Created attachment 307007 [details] dmesg when r8169 failed. After resuming, r8169 shows: kernel: r8169 0000:02:00.1 enp2s0f1: PCI error (cmd = 0x0407, status_errs = 0x0000) Hardware: The HP ZBook Power 15.6 inch G10 Ethernet: kernel: r8169 0000:02:00.1 eth0: RTL8168fp/RTL8117, 7c:4d:8f:a4:02:31, XID 54b, IRQ 71 kernel: r8169 0000:02:00.1 eth0: jumbo features [frames: 9194 bytes, tx checksumming: ko] kernel: r8169 0000:02:00.1 eth0: DASH disabled The issue is only reproduced on 1 of 4 HP G10. Failrate 1/1. The first regression patch: 5e864d90b2080 r8169: skip DASH fw status checks when DASH is disabled Before this patch, 4 HP G10 works fine. After this patch, only 1 HP G10 failed.
Apart from the error message, is there any actual issue with connectivity? I think the error message is a red herring, because in status_errs not a single error bit is set.
After the error, the ethernet can not link up.
Thanks. Please note that 6.8 isn't an LTS kernel and therefore won't receive fixes. Best re-test with latest mainline kernel 6.11. If the issue persists, please re-test with the following applied: diff --git a/drivers/net/ethernet/realtek/r8169_main.c b/drivers/net/ethernet/realtek/r8169_main.c index 1a4d834c2..322a1e930 100644 --- a/drivers/net/ethernet/realtek/r8169_main.c +++ b/drivers/net/ethernet/realtek/r8169_main.c @@ -4805,7 +4805,11 @@ static irqreturn_t rtl8169_interrupt(int irq, void *dev_instance) struct rtl8169_private *tp = dev_instance; u32 status = rtl_get_events(tp); - if ((status & 0xffff) == 0xffff || !(status & tp->irq_mask)) + if ((status & 0xffff) == 0xffff) + return IRQ_NONE; + + status &= tp->irq_mask | RxFIFOOver; + if (!status) return IRQ_NONE; if (unlikely(status & SYSErr)) { --
Thanks you very much, Kallweit. Your change do fix the issue. It's reproduced on 6.11 upsteam kernel. Do you have plan to make the change upsteam?
Thanks, this patch works out great. https://github.com/torvalds/linux/compare/master...pseudocc:linux:r8169
(In reply to Pengyu Ma from comment #4) > Thanks you very much, Kallweit. > > Your change do fix the issue. > > It's reproduced on 6.11 upsteam kernel. > > Do you have plan to make the change upsteam? Yes, this change will be applied as a fix in mainline. Means it will also be rolled out to LTS kernel versions.

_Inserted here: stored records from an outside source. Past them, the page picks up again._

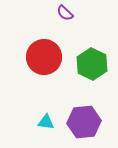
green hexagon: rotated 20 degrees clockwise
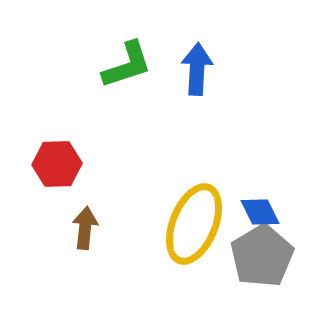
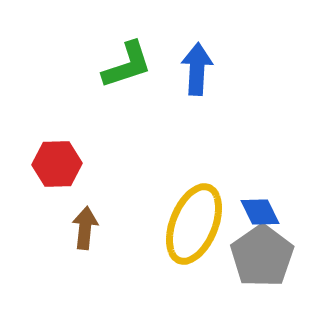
gray pentagon: rotated 4 degrees counterclockwise
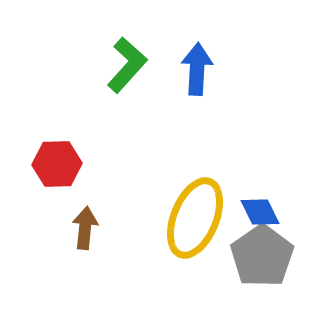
green L-shape: rotated 30 degrees counterclockwise
yellow ellipse: moved 1 px right, 6 px up
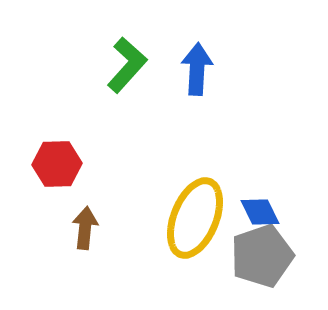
gray pentagon: rotated 16 degrees clockwise
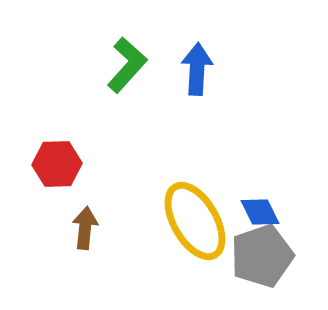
yellow ellipse: moved 3 px down; rotated 52 degrees counterclockwise
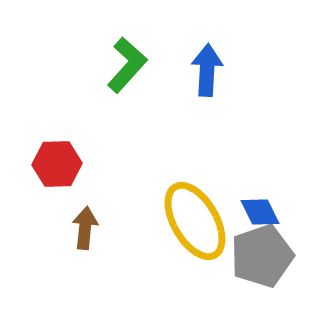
blue arrow: moved 10 px right, 1 px down
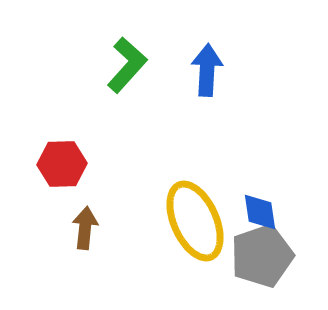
red hexagon: moved 5 px right
blue diamond: rotated 18 degrees clockwise
yellow ellipse: rotated 6 degrees clockwise
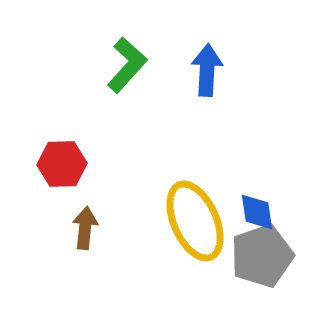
blue diamond: moved 3 px left
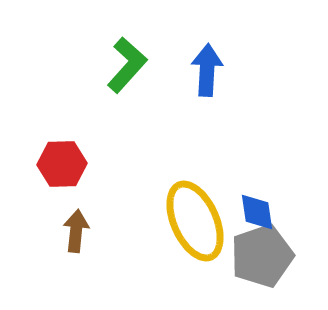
brown arrow: moved 9 px left, 3 px down
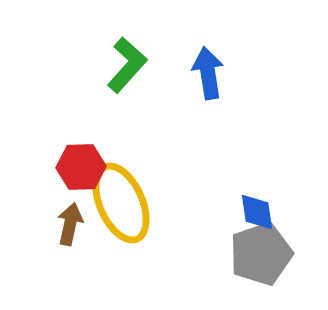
blue arrow: moved 1 px right, 3 px down; rotated 12 degrees counterclockwise
red hexagon: moved 19 px right, 3 px down
yellow ellipse: moved 74 px left, 18 px up
brown arrow: moved 6 px left, 7 px up; rotated 6 degrees clockwise
gray pentagon: moved 1 px left, 2 px up
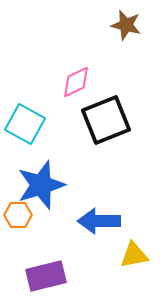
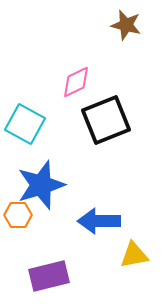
purple rectangle: moved 3 px right
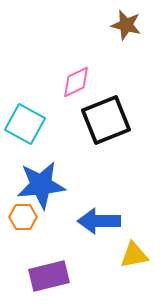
blue star: rotated 12 degrees clockwise
orange hexagon: moved 5 px right, 2 px down
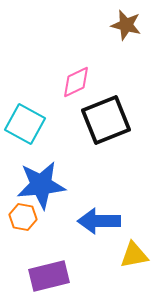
orange hexagon: rotated 12 degrees clockwise
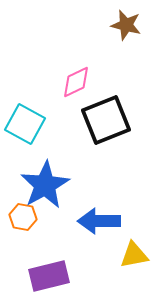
blue star: moved 4 px right; rotated 24 degrees counterclockwise
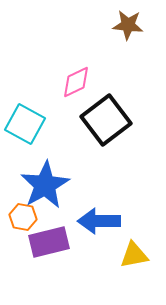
brown star: moved 2 px right; rotated 8 degrees counterclockwise
black square: rotated 15 degrees counterclockwise
purple rectangle: moved 34 px up
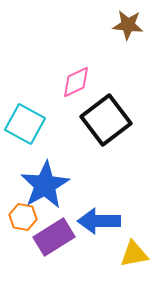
purple rectangle: moved 5 px right, 5 px up; rotated 18 degrees counterclockwise
yellow triangle: moved 1 px up
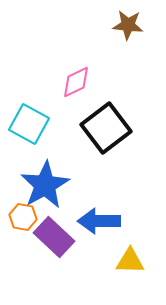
black square: moved 8 px down
cyan square: moved 4 px right
purple rectangle: rotated 75 degrees clockwise
yellow triangle: moved 4 px left, 7 px down; rotated 12 degrees clockwise
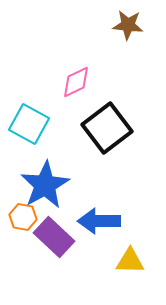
black square: moved 1 px right
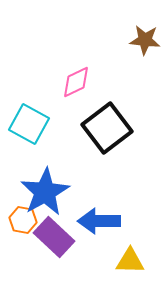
brown star: moved 17 px right, 15 px down
blue star: moved 7 px down
orange hexagon: moved 3 px down
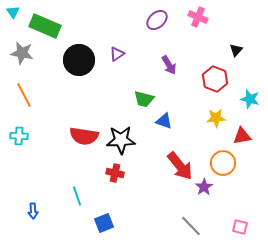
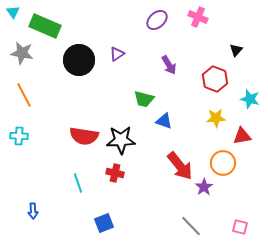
cyan line: moved 1 px right, 13 px up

@Kallweit Thank you very much.
I found that the proposed patch causes issues under heavy load. Reason isn't clear yet. Could you please test whether the following fixes the issue for you as well? This change should have no side effects. diff --git a/drivers/net/ethernet/realtek/r8169_main.c b/drivers/net/ethernet/realtek/r8169_main.c index 4166f1ab8..56ff450ad 100644 --- a/drivers/net/ethernet/realtek/r8169_main.c +++ b/drivers/net/ethernet/realtek/r8169_main.c @@ -4749,7 +4749,8 @@ static irqreturn_t rtl8169_interrupt(int irq, void *dev_instance) if ((status & 0xffff) == 0xffff || !(status & tp->irq_mask)) return IRQ_NONE; - if (unlikely(status & SYSErr)) { + if (unlikely(status & SYSErr && + tp->mac_version <= RTL_GIGA_MAC_VER_06)) { rtl8169_pcierr_interrupt(tp->dev); goto out; } -- 2.47.0
(In reply to Heiner Kallweit from comment #8) > I found that the proposed patch causes issues under heavy load. Reason isn't > clear yet. Could you please test whether the following fixes the issue for > you as well? > This change should have no side effects. > > diff --git a/drivers/net/ethernet/realtek/r8169_main.c > b/drivers/net/ethernet/realtek/r8169_main.c > index 4166f1ab8..56ff450ad 100644 > --- a/drivers/net/ethernet/realtek/r8169_main.c > +++ b/drivers/net/ethernet/realtek/r8169_main.c > @@ -4749,7 +4749,8 @@ static irqreturn_t rtl8169_interrupt(int irq, void > *dev_instance) > if ((status & 0xffff) == 0xffff || !(status & tp->irq_mask)) > return IRQ_NONE; > > - if (unlikely(status & SYSErr)) { > + if (unlikely(status & SYSErr && > + tp->mac_version <= RTL_GIGA_MAC_VER_06)) { > rtl8169_pcierr_interrupt(tp->dev); > goto out; > } > -- > 2.47.0 Much appreciate it, this patch also works.
Thanks, Kallweit, The patch fixes the issue.